Conseguentemente, i disturbi si manifestano con l’inizio della scolarizzazione e sono diagnosticabili una volta terminato il normale processo di insegnamento delle abilità di lettura e scrittura, quindi al termine della classe seconda primaria.

Nello specifico, la dislessia è un disturbo nella lettura, intesa come abilità di decodifica del testo: minore correttezza e rapidità della lettura a voce alta rispetto a quanto atteso per età anagrafica, classe frequentata, istruzione ricevuta.

Disturbi cronici, ma si può fare molto

Sempre la dottoressa Luci ha ribadito che “dislessia e disgrafia sono disturbi cronici, quindi non si risolvono nel tempo, ma la loro espressività si modifica in relazione all’età e alle richieste ambientali: si manifestano, cioè, con caratteristiche diverse nel corso dell’età evolutiva, delle fasi di apprendimento scolastico ed anche in funzione della complessità ortografica della lingua scritta oggetto di apprendimento”.

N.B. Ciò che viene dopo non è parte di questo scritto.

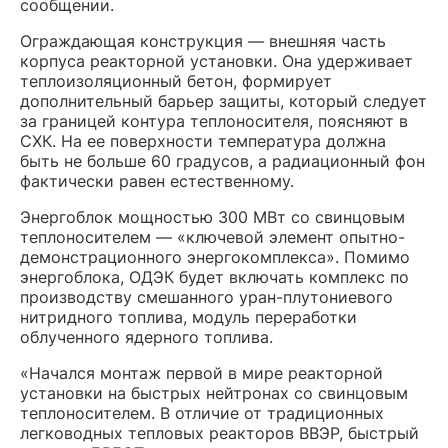
сообщении.
Ограждающая конструкция — внешняя часть
корпуса реакторной установки. Она удерживает
теплоизоляционный бетон, формирует
дополнительный барьер защиты, который следует
за границей контура теплоносителя, поясняют в
СХК. На ее поверхности температура должна
быть не больше 60 градусов, а радиационный фон
фактически равен естественному.
Энергоблок мощностью 300 МВт со свинцовым
теплоносителем — «ключевой элемент опытно-
демонстрационного энергокомплекса». Помимо
энергоблока, ОДЭК будет включать комплекс по
производству смешанного уран-плутониевого
нитридного топлива, модуль переработки
облученного ядерного топлива.
«Начался монтаж первой в мире реакторной
установки на быстрых нейтронах со свинцовым
теплоносителем. В отличие от традиционных
легководных тепловых реакторов ВВЭР, быстрый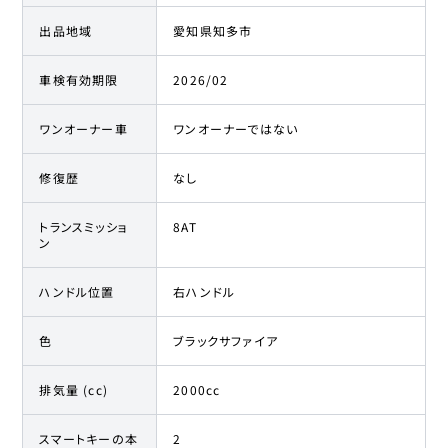
出品地域
愛知県知多市
車検有効期限
2026/02
ワンオーナー車
ワンオーナーではない
修復歴
なし
トランスミッショ
8AT
ン
ハンドル位置
右ハンドル
色
ブラックサファイア
排気量 (cc)
2000cc
スマートキーの本
2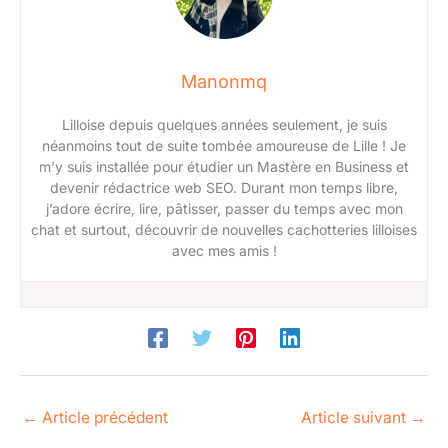
Manonmq
Lilloise depuis quelques années seulement, je suis
néanmoins tout de suite tombée amoureuse de Lille ! Je
m’y suis installée pour étudier un Mastère en Business et
devenir rédactrice web SEO. Durant mon temps libre,
j’adore écrire, lire, pâtisser, passer du temps avec mon
chat et surtout, découvrir de nouvelles cachotteries lilloises
avec mes amis !
←
Article précédent
Article suivant
→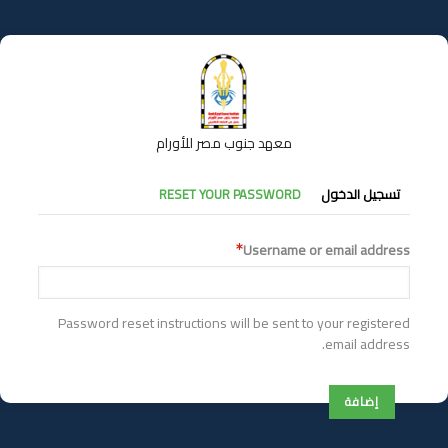
تجاوز
إلى
المحتوى
الرئيسي
معهد جنوب مصر للأورام
التبويبات
تسجيل الدخول
RESET YOUR PASSWORD
الأساسية
Username or email address
Password reset instructions will be sent to your registered
email address.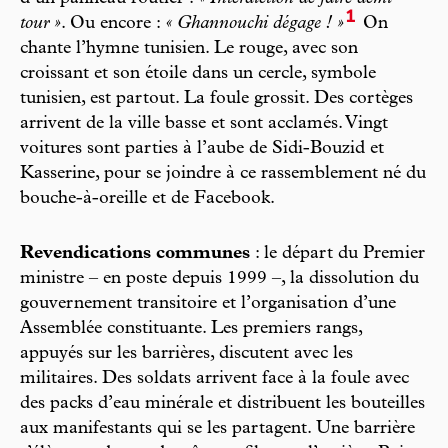
1
tour »
. Ou encore :
« Ghannouchi dégage ! »
On
chante l’hymne tunisien. Le rouge, avec son
croissant et son étoile dans un cercle, symbole
tunisien, est partout. La foule grossit. Des cortèges
arrivent de la ville basse et sont acclamés. Vingt
voitures sont parties à l’aube de Sidi-Bouzid et
Kasserine, pour se joindre à ce rassemblement né du
bouche-à-oreille et de Facebook.
Revendications communes
: le départ du Premier
ministre – en poste depuis 1999 –, la dissolution du
gouvernement transitoire et l’organisation d’une
Assemblée constituante. Les premiers rangs,
appuyés sur les barrières, discutent avec les
militaires. Des soldats arrivent face à la foule avec
des packs d’eau minérale et distribuent les bouteilles
aux manifestants qui se les partagent. Une barrière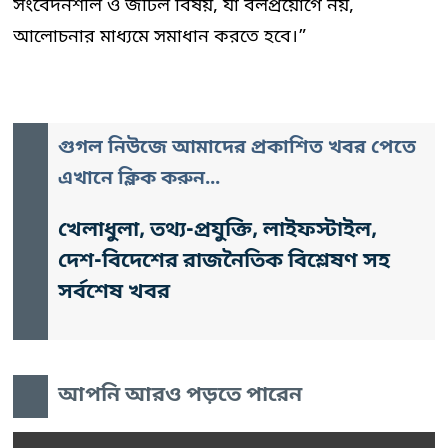
সংবেদনশীল ও জটিল বিষয়, যা বলপ্রয়োগে নয়,
আলোচনার মাধ্যমে সমাধান করতে হবে।”
গুগল নিউজে আমাদের প্রকাশিত খবর পেতে
এখানে ক্লিক করুন...
খেলাধুলা, তথ্য-প্রযুক্তি, লাইফস্টাইল,
দেশ-বিদেশের রাজনৈতিক বিশ্লেষণ সহ
সর্বশেষ খবর
আপনি আরও পড়তে পারেন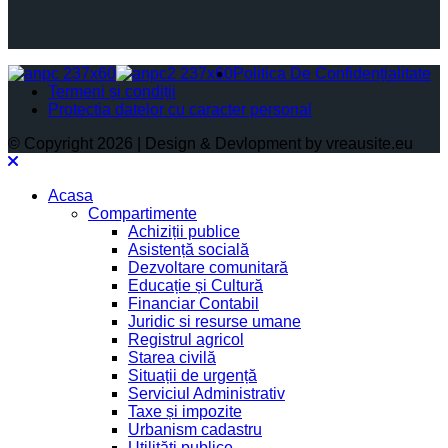
Politica De Confidențialitate
Termeni și condiții
Protectia datelor cu caracter personal
© Copyright 2026 | Design & Devlopment by vreausite.eu
Acasa
Compartimente
Achiziții publice
Asistență socială
Dezvoltare comunitară
Educație și Cultură
Financiar Contabil
Juridic si resurse umane
Registrul agricol
Starea civilă
Situații de urgență
Serviciul Administrativ
Taxe și impozite
Urbanism cadastru
Utilități publice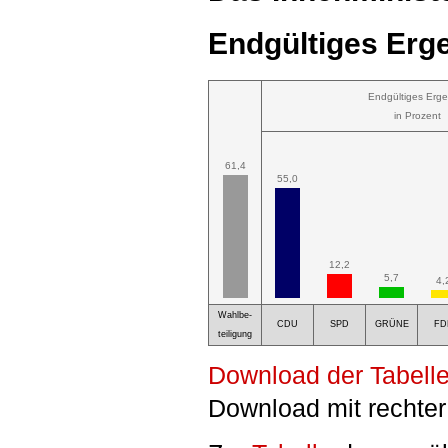
Endgültiges Erge
Endgültiges Erge
in Prozent
61,4
55,0
12,2
5,7
4,
Wahlbe-
CDU
SPD
GRÜNE
FD
teiligung
Download der Tabelle
Download mit rechter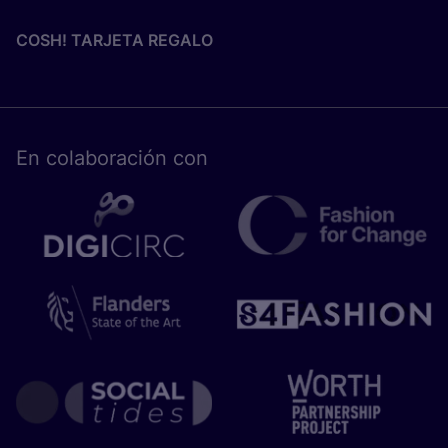
COSH! TARJETA REGALO
En cola­bo­ra­ción con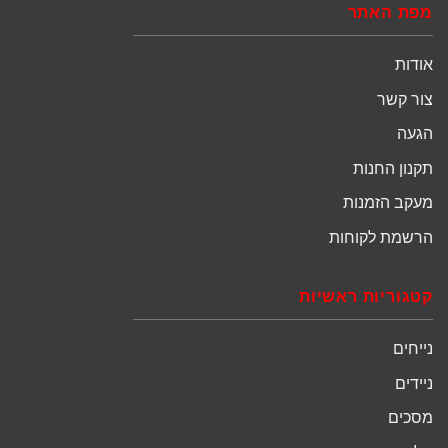
מפת האתר
אודות
צור קשר
הגעה
תקנון החנות
מעקב הזמנות
הרשמת לקוחות
קטגוריות ראשיות
נייחים
ניידים
מסכים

Malgrado la cronicità della dislessia, per i bambini con questi disturbi si può fare molto. Le prassi pedagogico-didattiche possono modificare l’espressività del disturbo e questo è il motivo per cui nelle “Linee guida per il diritto allo studio degli alunni e degli studenti con disturbi specifici di apprendimento” allegate al Decreto Ministeriale 12 luglio 2011, il ministero dell’Istruzione ha fornito specifiche indicazioni sul metodo di insegnamento e apprendimento della letto-scrittura da utilizzare con alunni e studenti con Dsa.